A list of ESBL-encoding reference plasmids was first generated from all hybrid assembled genomes and plasmid contigs identified by MOB-RECON v3.1.716,17. Contigs predicted to be circular by Unicycler v0.5.0 but not recognized as plasmids were not included in the reference plasmid list. To reduce redundancy, plasmids sharing > 95% nucleotide similarity (defined as the product of query coverage and nucleotide identity) and encoding the same ESBL gene were combined and only the longest plasmid was retained. The remaining reference plasmids were then queried in all genomes using BLASTN and hits that had > 95% nucleotide similarity were retained. Results were then manually curated to remove hits in genomes predicted to encode ESBLs on the chromosome only and hits to reference plasmids harboring a different ESBL. Among Illumina-only genomes, if there were hits to multiple reference plasmids with the same ESBL, only the longest reference plasmid was reported.

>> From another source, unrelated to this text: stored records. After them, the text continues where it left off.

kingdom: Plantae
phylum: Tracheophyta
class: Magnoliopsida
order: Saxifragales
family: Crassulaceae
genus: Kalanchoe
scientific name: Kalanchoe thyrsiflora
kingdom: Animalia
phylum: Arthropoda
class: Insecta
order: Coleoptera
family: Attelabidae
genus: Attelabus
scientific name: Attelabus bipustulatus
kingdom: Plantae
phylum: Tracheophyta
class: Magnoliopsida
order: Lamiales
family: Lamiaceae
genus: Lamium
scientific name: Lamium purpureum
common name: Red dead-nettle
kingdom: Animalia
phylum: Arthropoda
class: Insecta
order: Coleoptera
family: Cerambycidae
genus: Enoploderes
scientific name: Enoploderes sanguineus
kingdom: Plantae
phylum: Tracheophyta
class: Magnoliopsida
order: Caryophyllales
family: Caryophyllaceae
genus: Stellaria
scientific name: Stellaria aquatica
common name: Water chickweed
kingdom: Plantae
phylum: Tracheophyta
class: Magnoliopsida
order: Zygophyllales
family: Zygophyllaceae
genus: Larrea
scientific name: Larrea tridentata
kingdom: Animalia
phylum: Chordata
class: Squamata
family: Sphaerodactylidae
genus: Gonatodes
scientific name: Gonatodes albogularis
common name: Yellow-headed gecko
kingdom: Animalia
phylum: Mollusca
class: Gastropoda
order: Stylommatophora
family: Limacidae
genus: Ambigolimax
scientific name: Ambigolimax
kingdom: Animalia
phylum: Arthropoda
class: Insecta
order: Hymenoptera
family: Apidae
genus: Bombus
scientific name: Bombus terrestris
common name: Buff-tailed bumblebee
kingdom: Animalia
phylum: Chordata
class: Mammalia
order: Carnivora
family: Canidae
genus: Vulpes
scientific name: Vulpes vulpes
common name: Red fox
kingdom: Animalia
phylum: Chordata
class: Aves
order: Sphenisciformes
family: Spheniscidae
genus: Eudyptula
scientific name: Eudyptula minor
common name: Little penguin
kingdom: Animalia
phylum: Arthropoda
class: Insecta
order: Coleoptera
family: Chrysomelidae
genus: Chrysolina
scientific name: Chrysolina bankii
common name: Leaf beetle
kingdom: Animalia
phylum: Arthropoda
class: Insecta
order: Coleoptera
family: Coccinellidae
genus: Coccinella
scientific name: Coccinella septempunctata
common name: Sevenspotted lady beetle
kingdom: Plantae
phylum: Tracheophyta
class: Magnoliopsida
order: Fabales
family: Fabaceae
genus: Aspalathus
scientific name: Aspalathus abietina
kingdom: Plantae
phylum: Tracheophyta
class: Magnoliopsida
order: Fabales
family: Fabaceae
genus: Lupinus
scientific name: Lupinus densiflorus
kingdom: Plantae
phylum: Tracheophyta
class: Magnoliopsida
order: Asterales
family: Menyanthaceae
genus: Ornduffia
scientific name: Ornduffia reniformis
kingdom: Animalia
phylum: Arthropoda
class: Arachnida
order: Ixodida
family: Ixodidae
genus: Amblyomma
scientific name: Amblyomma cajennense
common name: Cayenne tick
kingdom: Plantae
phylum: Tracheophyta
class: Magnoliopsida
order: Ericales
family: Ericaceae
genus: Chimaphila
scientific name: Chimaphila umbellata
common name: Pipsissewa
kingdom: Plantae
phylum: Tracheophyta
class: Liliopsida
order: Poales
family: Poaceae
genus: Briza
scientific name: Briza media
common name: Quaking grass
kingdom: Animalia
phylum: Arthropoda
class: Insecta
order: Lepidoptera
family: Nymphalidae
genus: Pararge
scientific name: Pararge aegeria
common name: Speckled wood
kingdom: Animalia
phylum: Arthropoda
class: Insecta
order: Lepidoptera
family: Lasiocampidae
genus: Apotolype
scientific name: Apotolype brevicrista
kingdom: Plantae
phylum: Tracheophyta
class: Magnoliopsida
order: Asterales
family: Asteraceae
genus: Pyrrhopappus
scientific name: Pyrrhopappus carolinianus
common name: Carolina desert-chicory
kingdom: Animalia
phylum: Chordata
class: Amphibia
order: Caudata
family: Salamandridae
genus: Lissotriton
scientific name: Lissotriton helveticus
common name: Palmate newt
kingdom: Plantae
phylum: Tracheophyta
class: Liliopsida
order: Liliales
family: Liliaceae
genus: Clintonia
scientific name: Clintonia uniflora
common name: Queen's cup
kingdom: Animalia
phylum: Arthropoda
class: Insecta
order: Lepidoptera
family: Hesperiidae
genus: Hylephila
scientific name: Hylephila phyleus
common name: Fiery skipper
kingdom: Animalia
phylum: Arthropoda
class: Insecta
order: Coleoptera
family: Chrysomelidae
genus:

To assess ESBL flanking regions, DNA segments containing up to 15 genes upstream and downstream of each ESBL gene were visualized via the R package genoPlotR, and were manually aligned centering on the ESBL gene to visualize conservation and enable classification of ESBL-containing MGEs50. Associations between ESBL plasmid replicon/incompatibility type and ST131 subclades were assessed using a Fisher’s Exact test.

Identification of subclade-specific genes and SNPs for clade C

The 138 annotated genomes belonging to clade C, including four genomes in clade C2a, were used for pangenome analysis. The pangenome analysis tool ROARY was used to generate a gene presence and absence matrix (gene_presence_absence.csv). Genes enriched in each clade were identified as those that were present in more than 80% of isolates within the clade and less than 20% of isolates outside the clade. We further assessed the significance of enriched genes by performing a Fisher’s Exact test. The pangenome matrix was visualized using the heatmap() function in R. Genes associated with prophages and transposons were identified using PHASTER and MobileElementFinder, respectively51,52,53. Snippy was used to identify SNPs among clade C1 and C2 isolates using the DVT980 (earliest collected isolate) hybrid assembled genome as a reference. SNPs found in genomic regions identified by ClonalFrameML as putative recombinations were then masked. SNPs located in clade C core genes were annotated with gene description and locus tag of the reference genome. SNPs were then examined manually to identify genes with repeated and independent mutations within each subclade. Prophages were identified using PHASTEST54. Sequences of prophages predicted to be intact or questionable were extracted from genomes and compared to one another with all-by-all BLASTN. Clusters of genetically related prophages were identified as those with ≥ 90% nucleotide identity and ≥ 90% sequence coverage, as in55.